An irresistible gift edition of a 1962 essay by Nobel prize-winning Wole Soyinka, Salutations to the Gut (Bookcraft, Ltd, Nigeria, 2008) is a paean of praise to the Yoruba, a "leading race of lyrical gastronomes." As he says in it "It is sad that daily the business of the world becomes more hurried, and the few who still possess leisure lack true poetry of food." It was kind of pricey for me, so I resisted the book for about a week, but the poetry and illustrations charmed me at last. It is not a cookbook, but a celebration of life and good food as exemplified by the Yoruba, "the true hedonist who has felt in every morsel the soul of the open kitchen."

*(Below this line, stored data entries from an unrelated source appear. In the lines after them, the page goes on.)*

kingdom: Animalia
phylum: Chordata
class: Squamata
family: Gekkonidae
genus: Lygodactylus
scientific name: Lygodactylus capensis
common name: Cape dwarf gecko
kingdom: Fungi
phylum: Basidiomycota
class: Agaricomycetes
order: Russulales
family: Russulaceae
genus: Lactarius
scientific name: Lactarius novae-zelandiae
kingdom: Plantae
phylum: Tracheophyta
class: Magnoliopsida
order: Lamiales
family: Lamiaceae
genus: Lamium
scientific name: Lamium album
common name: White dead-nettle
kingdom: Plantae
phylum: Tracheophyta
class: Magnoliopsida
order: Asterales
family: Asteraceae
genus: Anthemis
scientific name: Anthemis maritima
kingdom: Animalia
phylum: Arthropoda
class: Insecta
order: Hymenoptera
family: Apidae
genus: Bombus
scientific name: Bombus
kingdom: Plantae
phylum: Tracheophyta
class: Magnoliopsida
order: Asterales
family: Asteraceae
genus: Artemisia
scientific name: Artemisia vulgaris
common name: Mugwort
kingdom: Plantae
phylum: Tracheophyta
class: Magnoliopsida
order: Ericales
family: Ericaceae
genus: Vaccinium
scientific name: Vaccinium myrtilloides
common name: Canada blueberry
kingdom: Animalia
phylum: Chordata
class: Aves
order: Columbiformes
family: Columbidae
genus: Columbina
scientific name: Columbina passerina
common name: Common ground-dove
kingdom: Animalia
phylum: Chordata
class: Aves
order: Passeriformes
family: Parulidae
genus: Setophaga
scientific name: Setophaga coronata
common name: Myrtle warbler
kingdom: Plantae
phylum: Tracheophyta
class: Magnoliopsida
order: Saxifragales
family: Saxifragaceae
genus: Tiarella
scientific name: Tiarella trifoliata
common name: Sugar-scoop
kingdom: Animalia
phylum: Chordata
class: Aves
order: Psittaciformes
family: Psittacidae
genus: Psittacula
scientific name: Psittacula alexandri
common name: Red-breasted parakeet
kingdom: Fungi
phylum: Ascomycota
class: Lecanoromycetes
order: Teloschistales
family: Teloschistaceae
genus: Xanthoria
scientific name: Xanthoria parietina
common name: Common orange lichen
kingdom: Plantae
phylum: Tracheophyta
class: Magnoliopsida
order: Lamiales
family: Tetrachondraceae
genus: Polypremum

A second book, Granny's Special Cookery Book--Nigerian and Brazilian Dishes by Virginia Akerele
was also published by the Nigerian publisher Bookcraft in 2008. It immediately caught my attention for several reasons: my love of Brazilian food, my exploration of Afro-Brazilian culinary links, and finally because I'll travel to Nigeria in a few weeks and am eager to learn more about Nigerian cuisine. I didn't realize how much influence freed Brazilian slaves returning to Nigeria and settling around Lagos on the coast in the 19th century had on the cuisine (e.g., the introduction of several ingredients, such as bell peppers, olive oil, and garlic). Various versions of imoyo is another example. However, the recipe for "tapioca" in Akerele's book is quite different from the one I was taught in Rio.
My third addition is a set of 3 small booklets by Laurene Boateng, a dietitian backed by a group of other healthcare professionals committed to helping Ghanaians address healthy eating and other fitness issues. They also have a useful website called Ultimate Nutrition Ghana and Ms. Boateng hosts a weekly radio show called "Food in Focus" on an Accra-based radio station. The paperback booklets I bought were all published in 2009: Healthy Eating Made Simple, Basics (87 pages); Eating to Manage Hypertension, Basics (42 pages); Eating to Manage Cholesterol, Basics (45 pages). I am thrilled to see this kind of effort beginning, and wish them well. My only problem was that some of their suggestions seem to be aimed at only a small portion of the population. For example, the books stress eating brown rice and brown bread and whole grains, but even at 2 of the major shops in Accra I could find no brown rice nor whole wheat flour, much less pasta. I know there is a local rice, and it may be available at the outdoor markets, but I wonder how easy it is for ordinary folks to purchase the kinds of ingredients, like imported olive oil, that are being recommended. A number of Ghana's indigenous foods seemed to be missing from the discussions, whereas Western-style ingredients were praised. That made me nervous, as did the stress on eating things like salads. The cover of Healthy Eating Made Simple celebrated eating lettuce, cucumbers, tomatoes, green onions, and, goodness, were those radishes or apples on the cover? However, these comments are not meant to undercut the importance of the booklets: they're definitely making important health information more accessible to Ghanaians.